The TUC has declared that “ministers must get to grips with how to stop disproportionate BAME unemployment” after it was revealed that 22% of BAME workers furloughed during lockdown have since lost their jobs.
A study from independent think tank the Resolution Foundation released today, titled ‘Jobs, Jobs, Jobs’, has highlighted that 19% of furloughed young people have become unemployed in recent months.
The new report, based on an online survey of 6,061 adults, expresses fears about the effects of the national furlough scheme being wound down this month and suggests UK unemployment could currently be at 7%.
Commenting on the new report, TUC general secretary Frances O’Grady said: “Losing your job is terrible at any time, but it’s especially hard now when few employers are recruiting new workers.
“Stopping the devastation of mass unemployment must be the government’s top priority. The ‘kickstart’ scheme must get young unemployed workers into good jobs on the real living wage.
“Ministers must get to grips with how to stop disproportionate BAME unemployment. And they should up the wages guarantee in the job support scheme to 80%, to protect jobs in the tough winter ahead.
“The country should invest now to create good new jobs in green tech, in social care and in the public services we all rely on. Stopping mass unemployment and everyone having a decent job with fair pay is how we get out of this recession.”
The Resolution Foundation has found that around half of surveyed workers who have been furloughed during the crisis have returned to work full-time, a third are still fully or partially furloughed and 9% have lost their jobs.
The report suggests that the post-furlough fall into unemployment is most common among 18- to 24-year-olds and BAME workers, as well as those previously on insecure contracts, 22% of whom have been made unemployed.
It indicates that the UK unemployment rate could be 7%, well above the latest official figure of 4.5% for the three months to August, and estimated that youth unemployment is as high as 20% – the highest levels in four decades.

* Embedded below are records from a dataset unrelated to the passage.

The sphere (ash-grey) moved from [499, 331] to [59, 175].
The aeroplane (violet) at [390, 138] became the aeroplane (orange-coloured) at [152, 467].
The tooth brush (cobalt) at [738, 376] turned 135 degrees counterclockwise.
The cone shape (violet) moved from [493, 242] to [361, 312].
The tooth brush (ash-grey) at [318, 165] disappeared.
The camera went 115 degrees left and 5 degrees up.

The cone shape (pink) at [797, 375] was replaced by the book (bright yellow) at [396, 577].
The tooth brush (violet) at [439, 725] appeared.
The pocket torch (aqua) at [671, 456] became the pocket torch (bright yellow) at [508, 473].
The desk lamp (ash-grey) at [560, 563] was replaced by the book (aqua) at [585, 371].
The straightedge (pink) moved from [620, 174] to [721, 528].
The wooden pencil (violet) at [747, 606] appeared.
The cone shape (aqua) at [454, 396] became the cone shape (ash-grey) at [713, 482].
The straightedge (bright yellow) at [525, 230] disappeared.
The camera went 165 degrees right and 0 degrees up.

Just 43% of those who have lost their jobs after March found work by September, the report says, with this figure falling to 33% among young people and 36% for those in hard-hit sectors such as hospitality.

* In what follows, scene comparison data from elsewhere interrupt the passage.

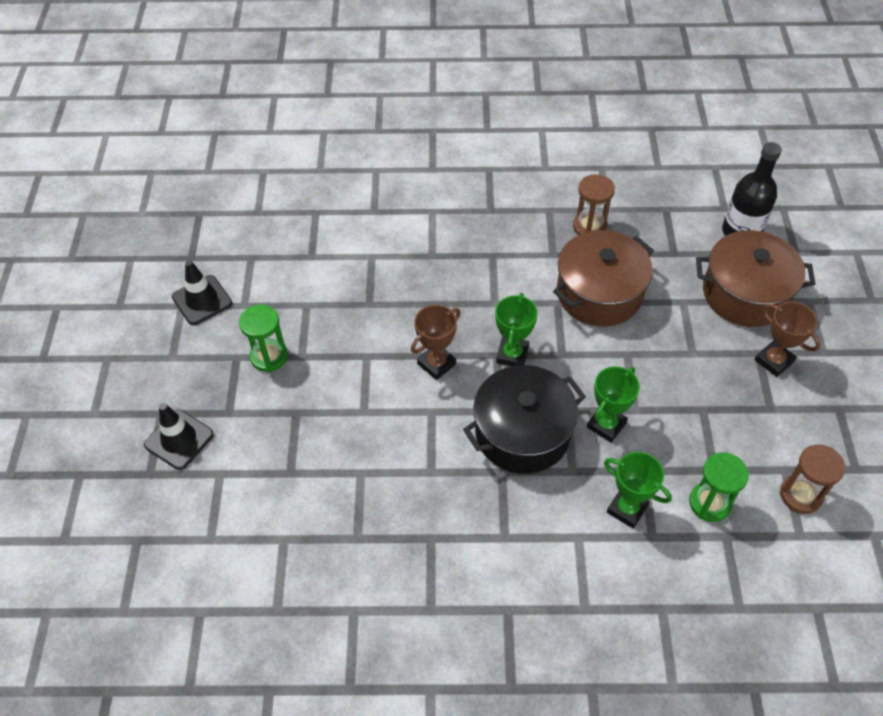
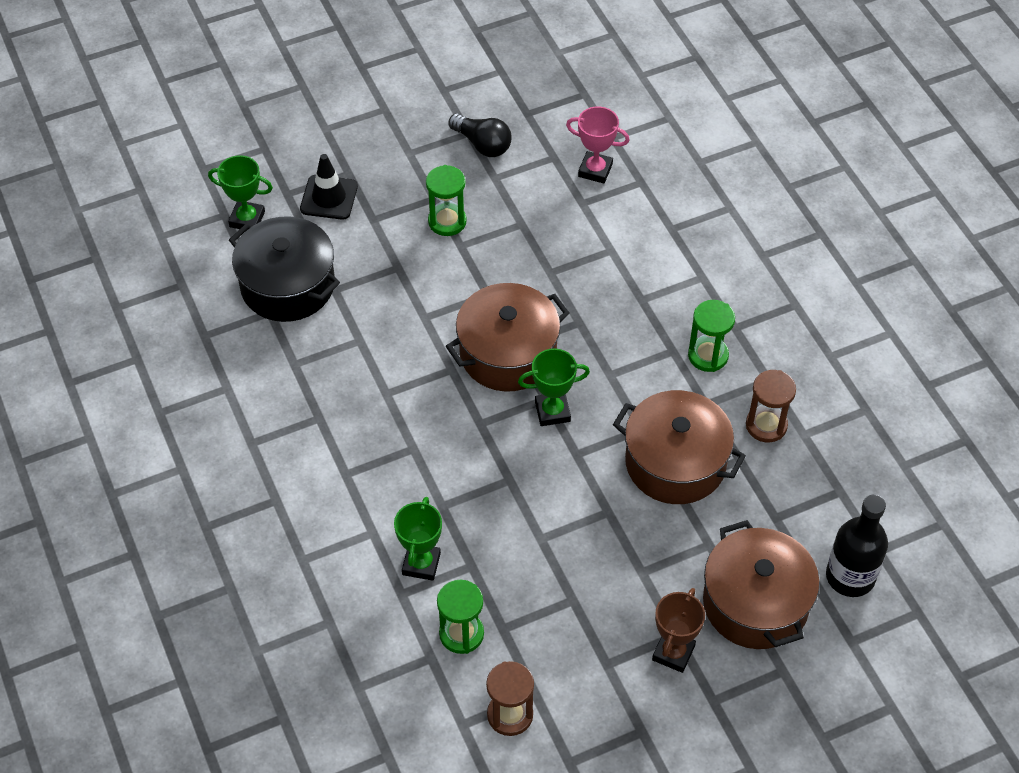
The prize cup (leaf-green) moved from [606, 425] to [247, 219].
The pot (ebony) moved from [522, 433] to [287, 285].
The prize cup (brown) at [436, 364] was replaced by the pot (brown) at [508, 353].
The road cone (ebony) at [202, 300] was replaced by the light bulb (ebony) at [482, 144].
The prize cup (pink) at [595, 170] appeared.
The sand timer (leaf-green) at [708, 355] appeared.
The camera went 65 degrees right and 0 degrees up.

The report also indicates that 28% of staff still in work in September are worried about further redundancies, have been told redundancies will take place, or have been told they will be made redundant themselves.
London has been particularly badly affected by rising unemployment according to the new study, with 28% of surveyed workers who were unemployed, on furlough or on fewer hours living in the capital.
The Resolution Foundation’s Kathleen Henehan said: “The first eight months of the Covid crisis have been marked by an almighty economic shock and unprecedented support that has cushioned the impact in terms of people’s livelihoods.
“But the true nature of Britain’s jobs crisis is starting to reveal itself. Around one-in-five young people, and over one-in-five BAME workers, have fallen straight from furloughing into unemployment.
“Worryingly, fewer than half of those who have lost their jobs during the pandemic have been able to find work since. This suggests that even if the public health crisis recedes in a few months’ time, Britain’s jobs crisis will be with us for far longer.”
The Labour Party has repeatedly expressed fears about the sharp rise in unemployment that will likely follow the winding down of the furlough scheme by the Chancellor at the end of this month.
Its replacement, the job support scheme, is far less generous and in its initial form was predicted to save just 230,000 jobs and leave just under two million people in otherwise viable professions unemployed.
The Chancellor has since announced changes to the scheme and put forward a local furlough for areas under restrictions, but Labour has argued that the plan is still flawed, with one party source saying it had “more holes in it than Swiss cheese”.
Labour argued last month that the government had “failed to act to protect Black, Asian and minority ethnic communities” after a report showed BAME people were almost three times as likely to have lost their job as a result of Covid.